Monday, October 18, 2010

Jacobs School Engineers at "SUPERMATH: Better Living Through Analytics"

SUPERMATH, is a one day conference in San Diego bringing together national analytics experts and business practitioners across industries for a day of thought provoking presentations and discussions to inspire, educate and collaborate.

Jacobs School engineers will be participating in participate in the SUPERMATH "Expo and Neighborhoods."

Elelctrical and computer engineering PhD student Anup Doshi will present some of his work on innovative approaches to making future automobiles safer and “intelligent.”

Yuvraj Agarwal (Ph.D.'09), a Research Scientist in the Department of Computer Science and Engineering will be highlighting various aspects of SleepServer, a software-only approach for reducing energy consumption.

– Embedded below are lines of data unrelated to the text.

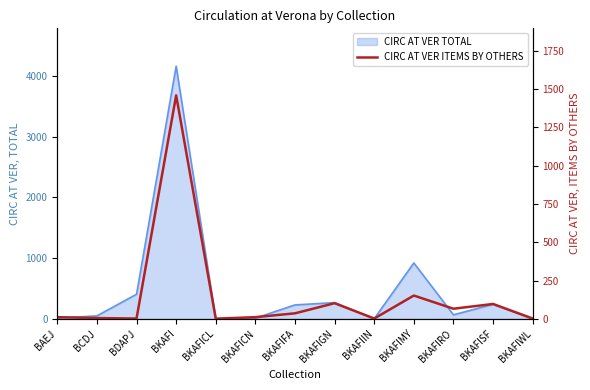

Which category has the lowest value across all series?

BKAFICL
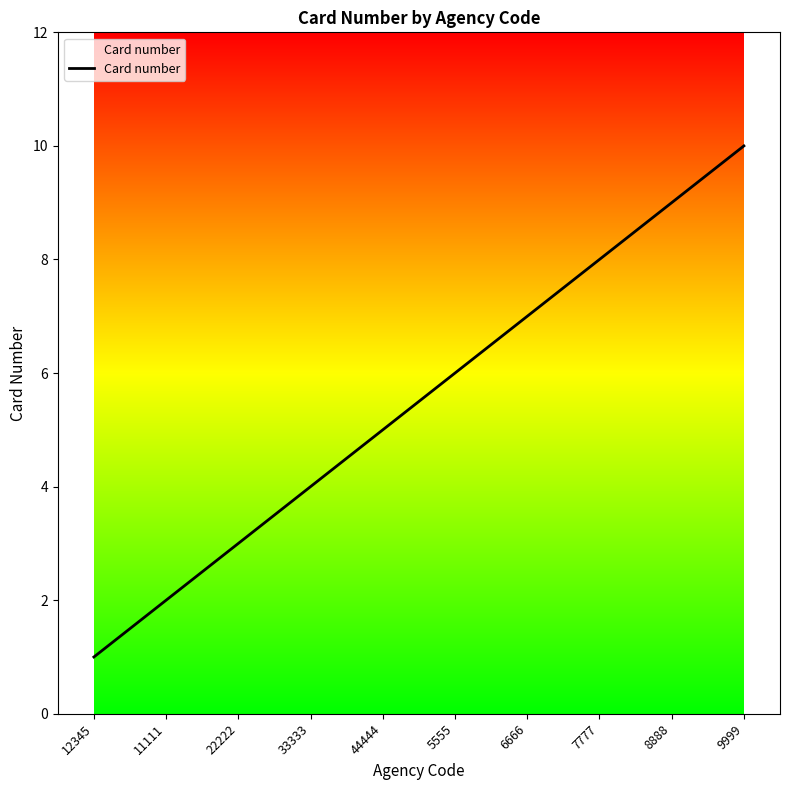

True or false: the data has more than 2 interior local peaks.

False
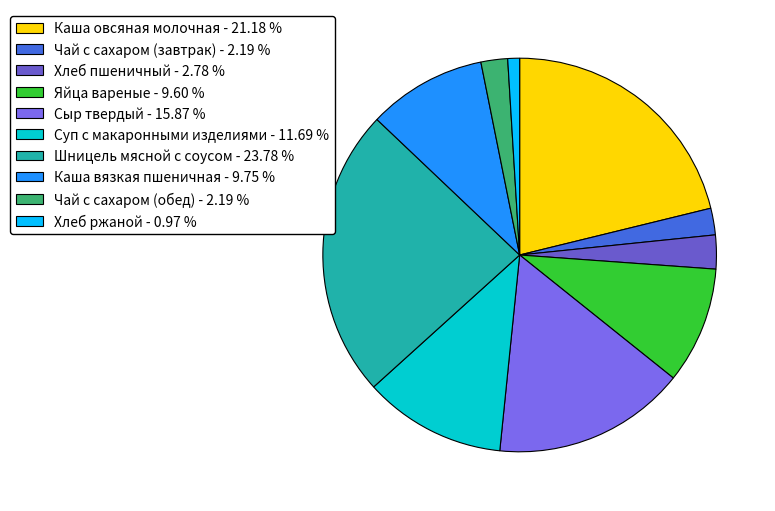

Do Каша вязкая пшеничная and Чай с сахаром (обед) together represent more than half of the pie?

No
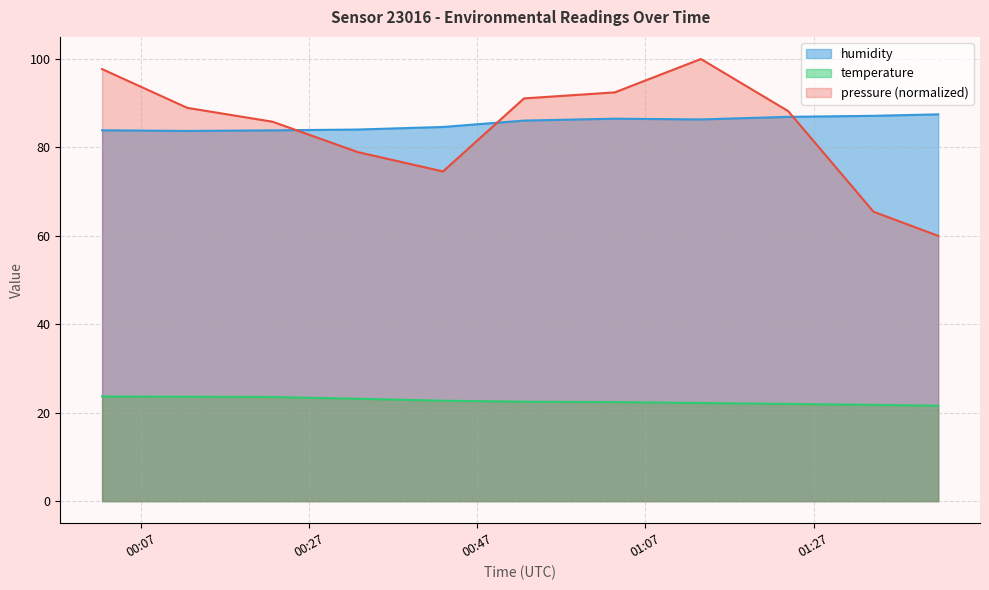

At 00:12, list the series in order from smallest to largest.

temperature, humidity, pressure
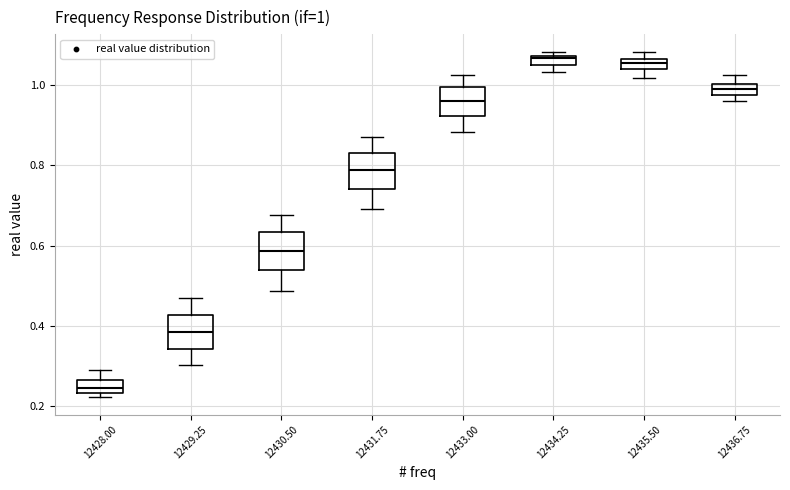

Which box has the lowest median line?

12428.00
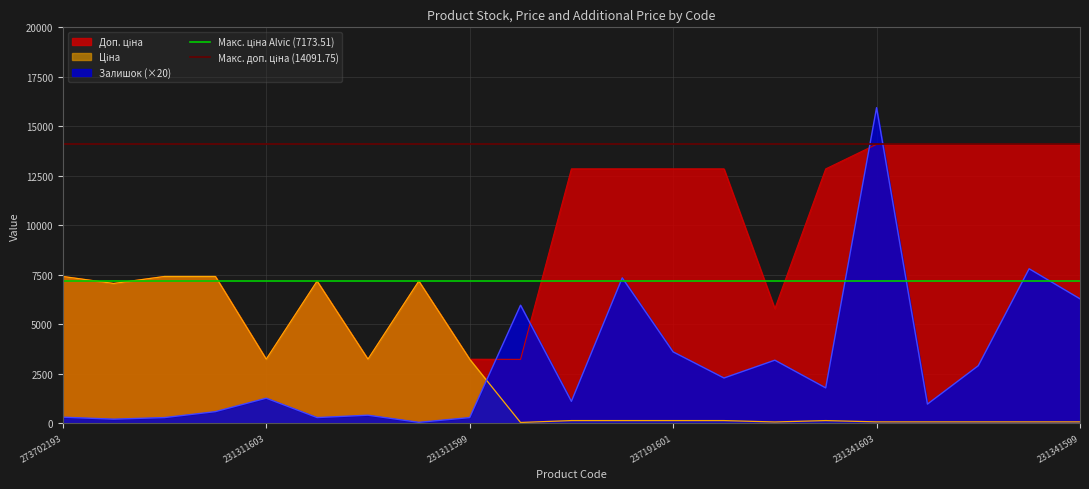

At which label is Макс. доп. ціна (14091.75) closest to 14091?

273702193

Elelctrical and computer engineering PhD student Luke Barrington will describe his work on the Valley of the Khans virtual exploration project.

Conference details below:

On November 10, 2010, San Diego Software Industry Council ( will be hosting a first-of-its-kind event – "SUPERMATH: Better Living Through Analytics” - to showcase and celebrate the history and innovation of analytics technologies and applications. The invitation-only conference will also include an Expo open to the public, to demonstrate how analytics affect our lives today and tomorrow.

There are four Neighborhoods for participation:
• Healthcare and Medicine
• Energy and CleanTech
• Security, Fraud and Risk
• Social Networks and Marketing/Sales

The Conference will be held at the Del Mar Marriott and the expo is open to the public. The rest of the conference requires paid admission.

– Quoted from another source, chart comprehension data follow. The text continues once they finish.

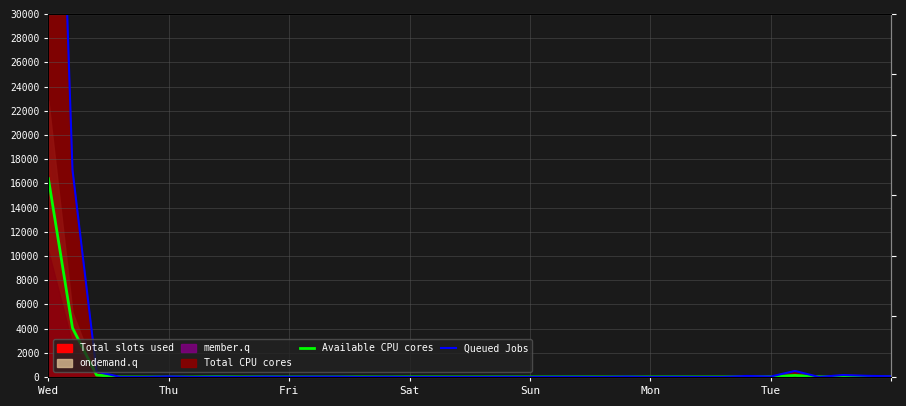

What is the difference between the Available CPU cores values at 8 and 16?

2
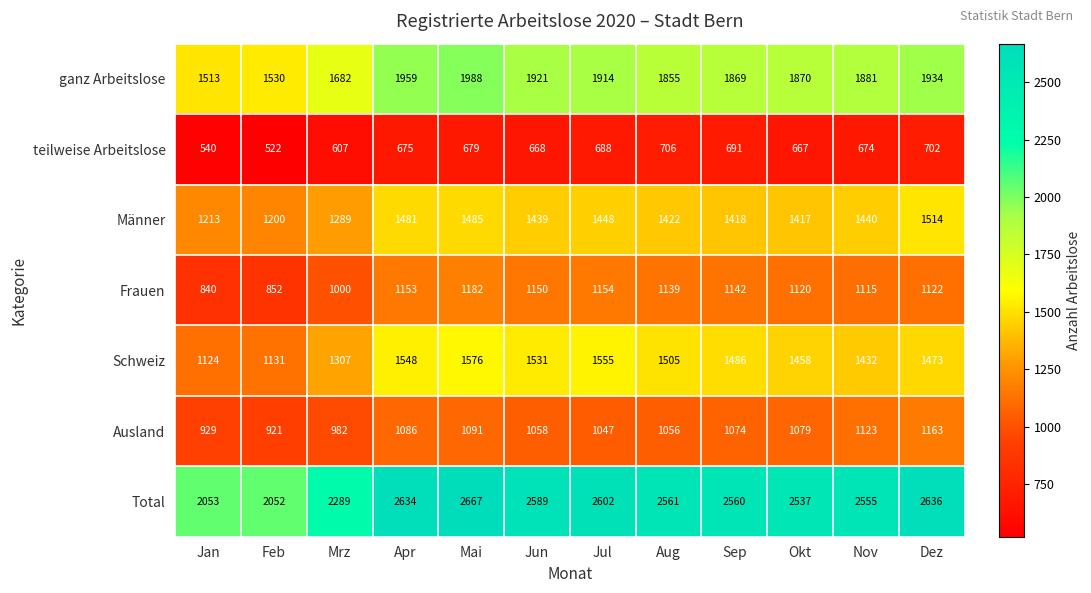

The value of Schweiz at Okt is 463. True or false?

False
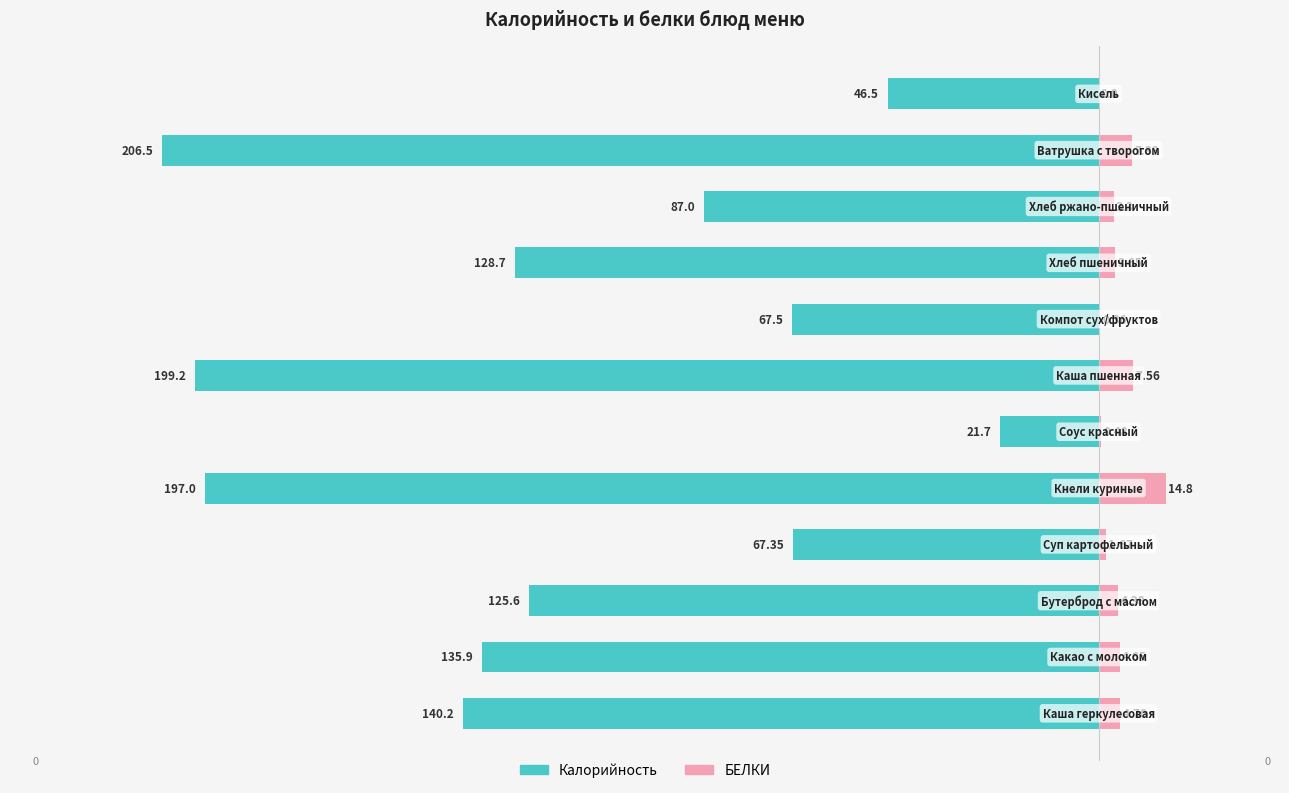

How many data points does each series have?

12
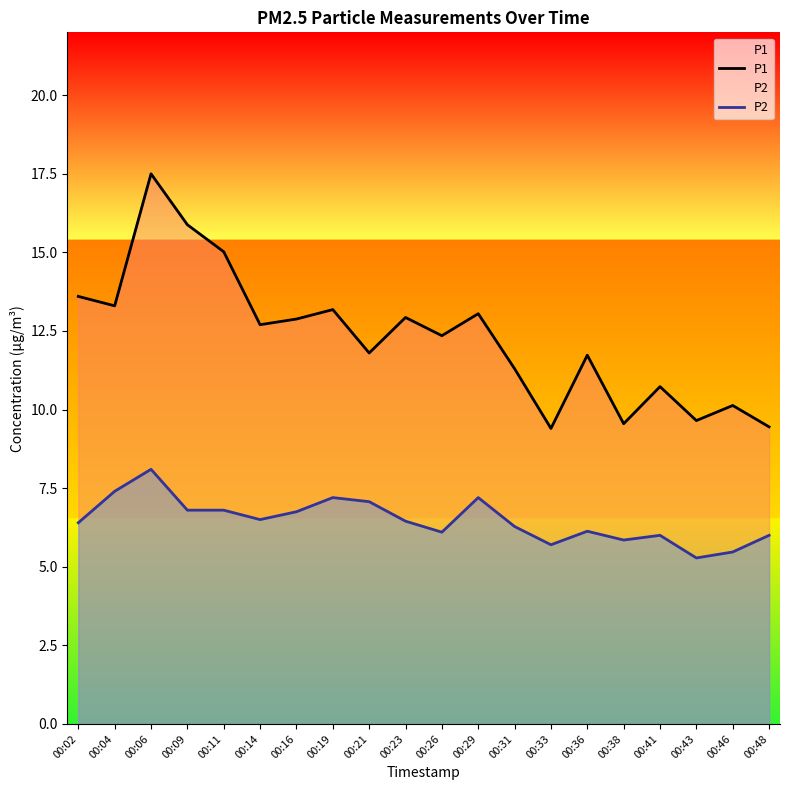

The value of P1 at 00:06 is 17.5. True or false?

True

CAPTCHA Project on NPR Weekend Edition

The August 2010 CAPTCHA paper from computer scientists at UC San Diego made it's way to NPR's Weekend Edition on Sunday. Listen to the story, "Spammers Use the Human Touch To Avoic CAPTCHA"

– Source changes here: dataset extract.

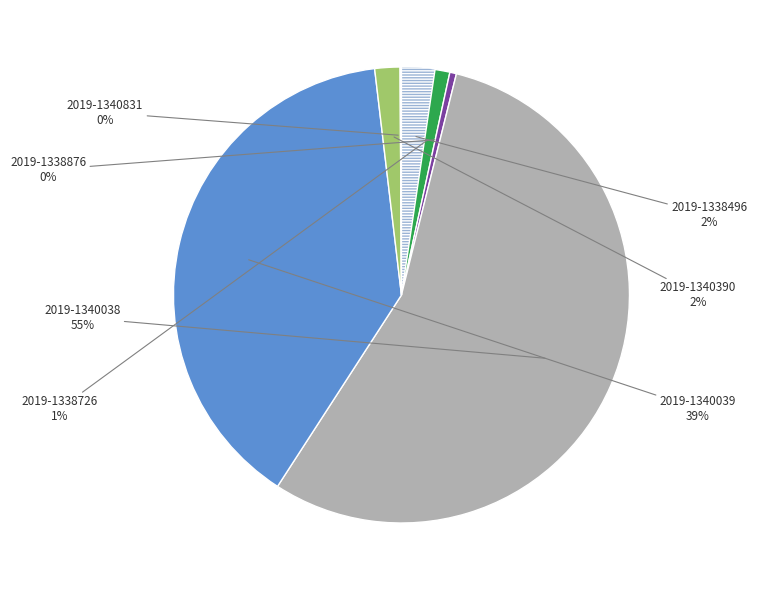

Is there any slice that represents more than half of the pie?

Yes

The paper referenced in the NPR story is below:
Re: CAPTCHAs -- Understanding CAPTCHA-Solving from an Economic Context, by Marti Motoyama, Kirill Levchenko, Chris Kanich, Damon McCoy, Geoffrey M. Voelker, and Stefan Savage from the Department of Computer Science and Engineering (CSE) at UC San Diego, published in Proceedings of the USENIX Security Symposium, Washington, D.C., August 2010.

Savage talks big picture about CAPTCHAs and hits one of the findings from the paper:

"On the one hand, CAPTCHAs do not keep the bad guys out, but at the same time, they actually are effective at keeping the problem in control," Savage says.

Below is the abstract to the paper Re: CAPTCHAs -- Understanding CAPTCHA-Solving from an Economic Context:
Reverse Turing tests, or CAPTCHAs, have become an ubiquitous defense used to protect open Web resources from being exploited at scale. An effective CAPTCHA resists existing mechanistic software solving, yet can be solved with high probability by a human being. In response, a robust solving ecosystem has emerged, reselling both automated solving technology and realtime human labor to bypass these protections. Thus, CAPTCHAs can increasingly be understood and evaluated in purely economic terms; the market price of a solution vs the monetizable value of the asset being protected.We examine the market-side of this question in depth, analyzing the behavior and dynamics of CAPTCHA-solving service providers, their price performance, and the underlying labor markets driving this economy.